Decades ago I realized that science fiction was my substitute for religion. I didn’t believe in God, heaven, or an afterlife, but I did believe in humanity spreading across the galaxy. I don’t know why that brought meaning to my life, but it did. I grew up reading and watching science fiction during the Project Mercury, Gemini and Apollo year of the 1960s. As I covered in my last essay at Worlds Without End, “A Distance Too Far,” new research is showing the biological limitations of humans living in space. Space scientists hope to overcome those limitations but what if they can’t? What if humanity is condemned to living on Earth until we go extinct? What if we have to watch robots and AI machines live out our Star Trekdreams?



I assume most science fiction fans will react the same way the faithful react when they encounter an atheist. It’s really hard to give up a core value which gives our minds meaning. I have no idea how adaptable humans are to space but I’m wondering what it will mean if we can’t. If you’re a hardcore science fiction fan could you give up your faith in the final frontier?

What happens to us when we no longer believe in getting to heaven or other planets? Will we find meaning living vicariously through the eyes of our robots who leave Earth and become immortal among the stars? What kind of science fiction will be written in fifty years if we have tried to colonize Mars and failed? If we discover galactic radiation fries our brains and it requires 1-G to reproduce normally – will we give up on human space travel?

Or think about this. What if we do colonize Mars and adapt but discover everyone hates living there? There are thousands of people who would volunteer for a one-way mission to Mars. Have you ever wondered why?
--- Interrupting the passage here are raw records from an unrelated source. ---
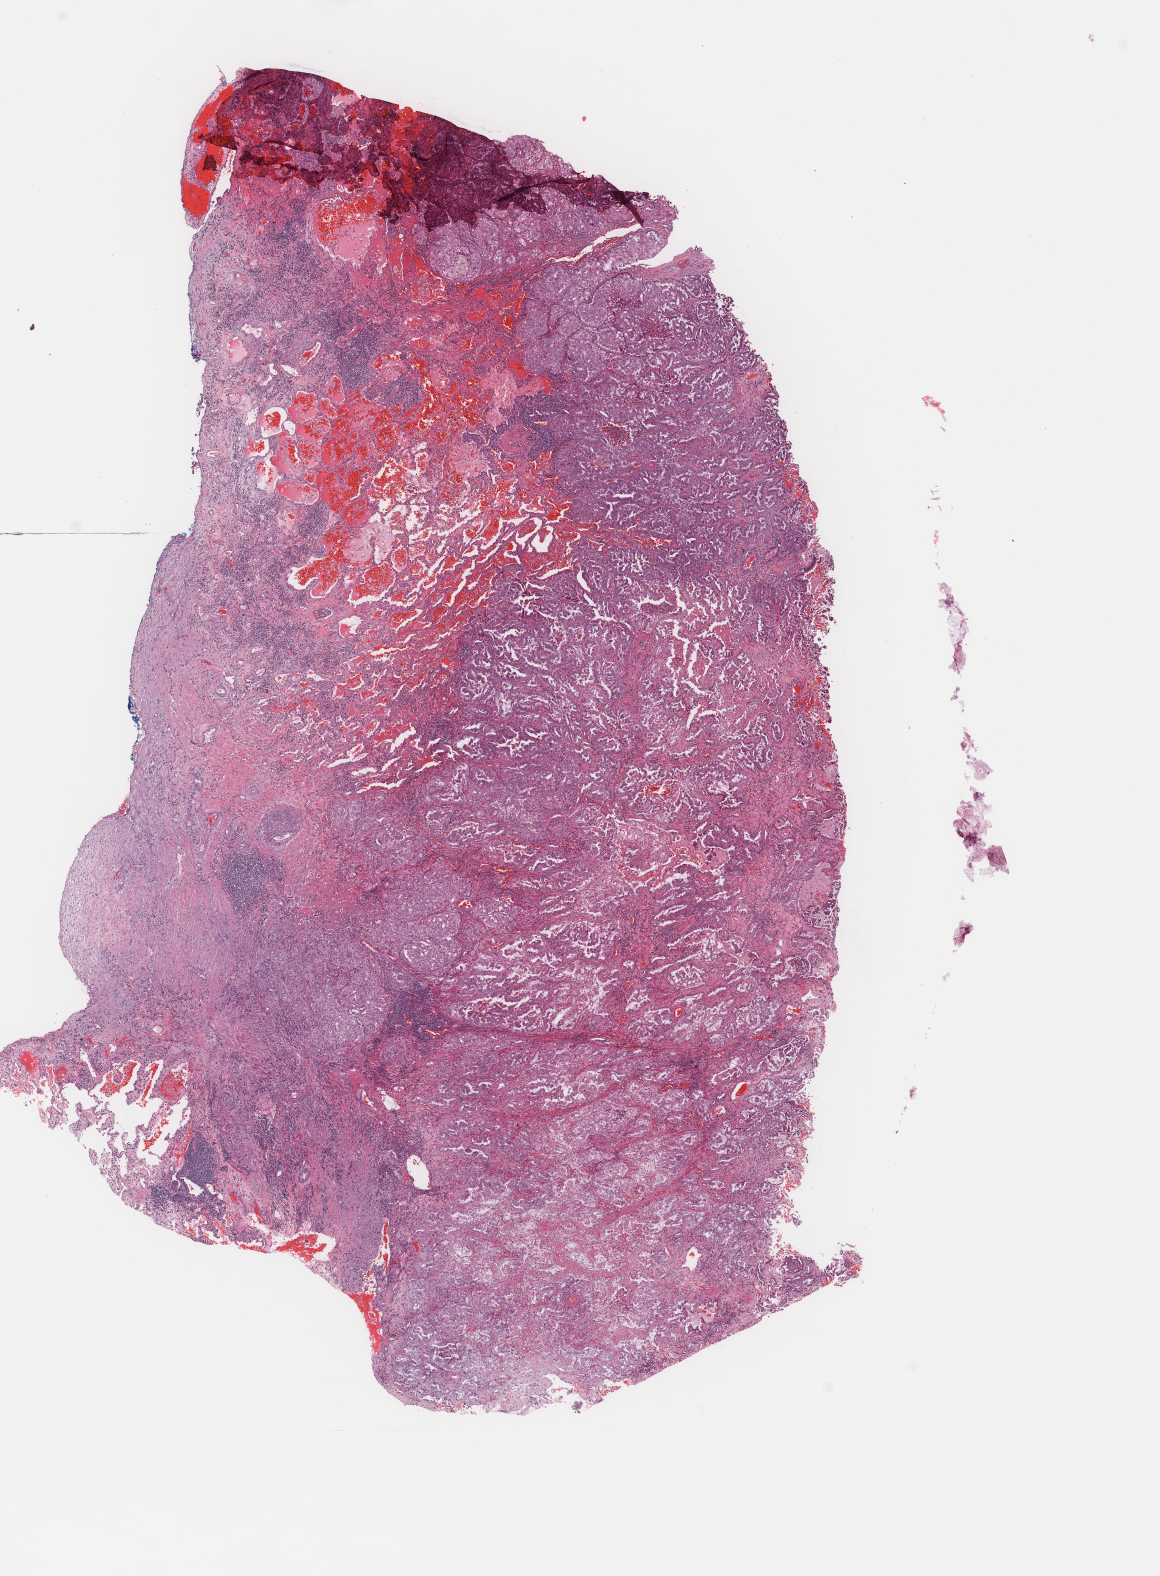
Digitized H&E tissue section (whole slide), a low-resolution overview of the entire scanned area, about 9.2 x 12.5 mm (slide scanned at 40x); frozen section from the bottom of the tissue portion; sample: primary tumour, lung. Female patient; age at initial diagnosis 60 years. Pathologist review of this section (percent, as recorded): tumour cells 70%, tumour nuclei 70%, normal cells 2%, stromal cells 27%, necrosis 1%. Infiltration values recorded for this section: lymphocyte infiltration 5%, monocyte infiltration 2%, neutrophil infiltration 2%.
AJCC pathologic stage: IB (6th edition). Histologic diagnosis: Adenocarcinoma, NOS (upper lobe, lung). Laterality: right.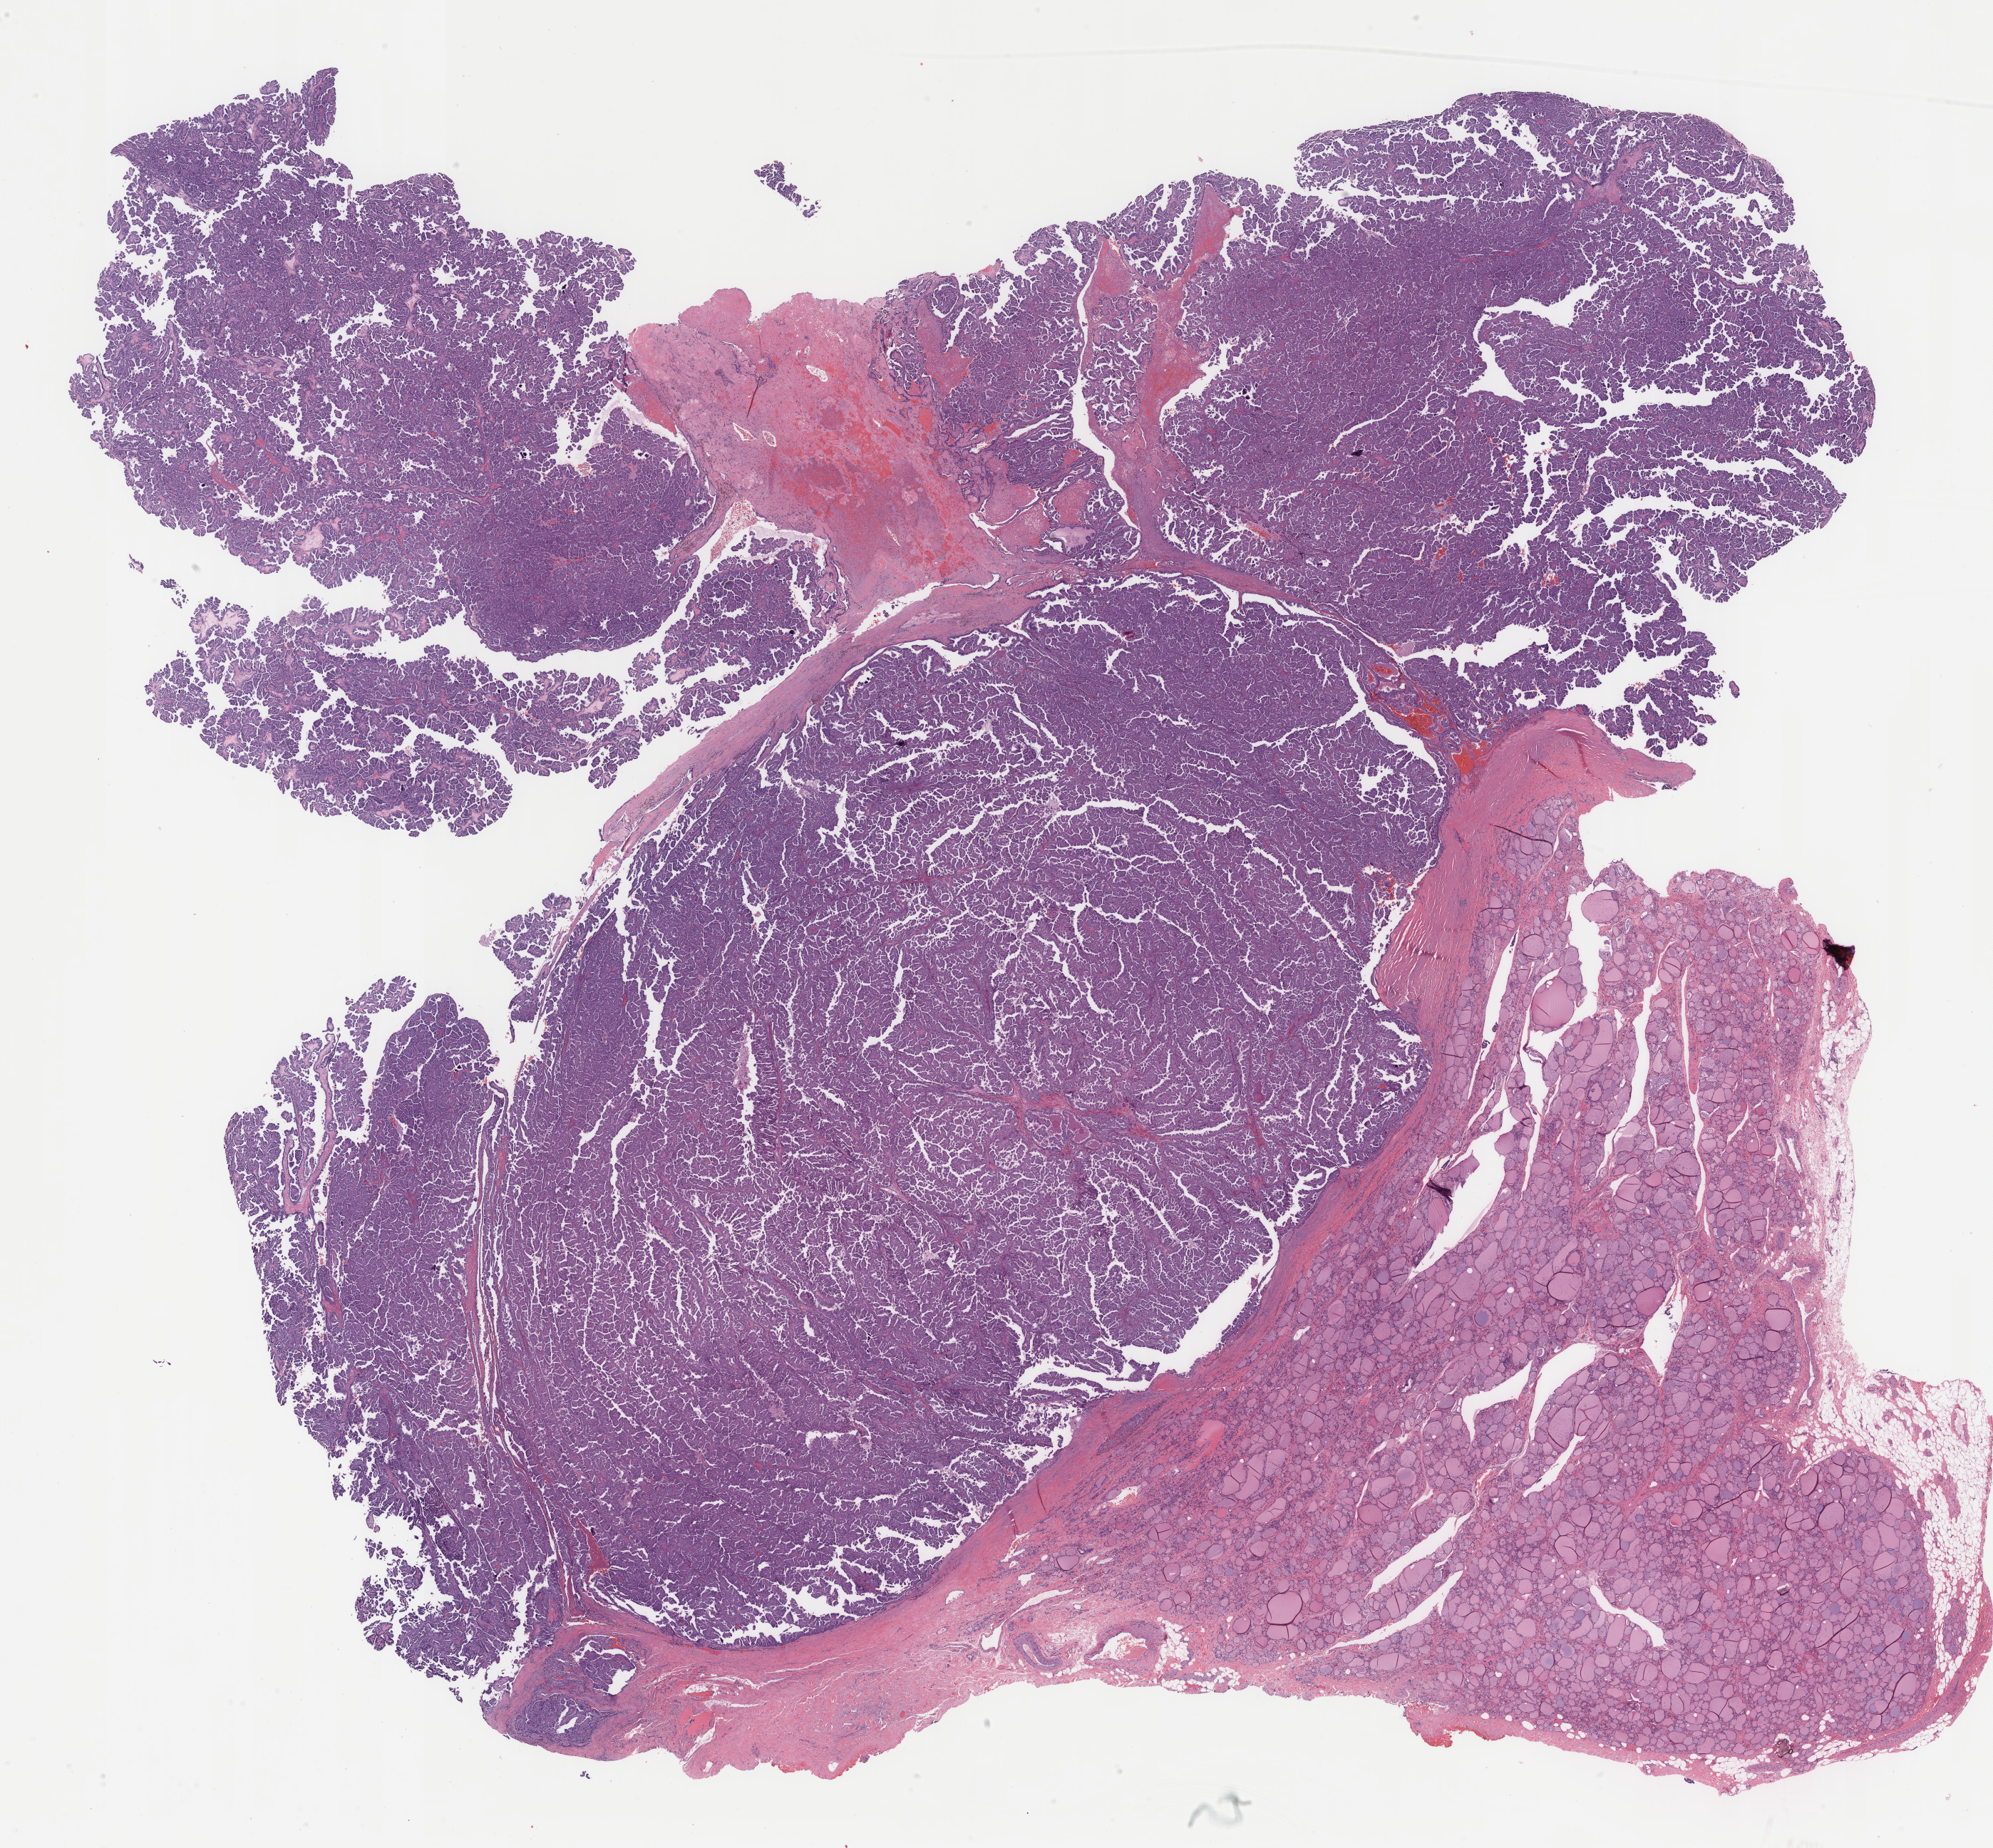
Digitized H&E tissue section (whole slide) — low-resolution overview of the scanned area, about 22.2 x 20.6 mm (acquisition: 40x scan); formalin-fixed paraffin-embedded (FFPE) diagnostic section; thyroid, primary tumour sample. Male, age 70 years at initial diagnosis.
Lymph nodes positive (case pathology): 7 of 15 examined. TNM: T3 N1a M0. AJCC pathologic stage: III. Diagnosis: Papillary adenocarcinoma, NOS (thyroid gland).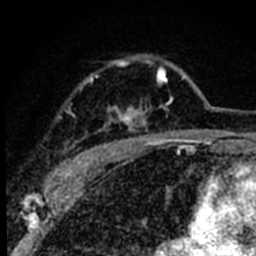
Breast MRI (dynamic contrast-enhanced), one axial slice; position 58 of 80 along the scan axis; cropped to one breast; dynamic contrast-enhanced series, time point 2 of 8 at this slice position (early post-contrast); 1.5 T; TE 2.2 ms, TR 5.7 ms; 256 × 256 image matrix, field of view 135 × 135 mm. Female patient.
Annotated regions visible in this slice (semi-automatically segmented with operator editing):
- enhancing-tissue mask used for the functional tumour volume (all voxels passing the contrast-enhancement thresholds inside the analysis volume; usually the tumour): bounding box <55,62,185,179> (left, top, right, bottom; pixels)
What motivates people to want to live on a barren rock, that’s bathed in solar and galactic radiation, that’s colder than anyplace on Earth, and its atmosphere is unbreathable? Is it a powerful fantasy implanted in childhood like theology? Is it a deep drive to spread our genes to new worlds? Or is it a psychological desire to escape an unhappy life here?

What if we discover that many of the hopes of science fiction won’t come true for us? Think a moment about our other science fiction dreams. What if we can only push our bodies so far before longevity research peters out and we realize immortality is impossible? What if we can’t download our minds into machines or clones? What happens when we discover that being homo sapiens comes with limits that can’t be surpassed? I’m sure we’re far from discovering those limits but what if someday we know those limits with certainty?

Science fiction has always given us hope for unlimited potential. Yet, reality suggests we’ll eventually bang into the glass walls of our aquarium. I wonder what science fiction will speculate on then.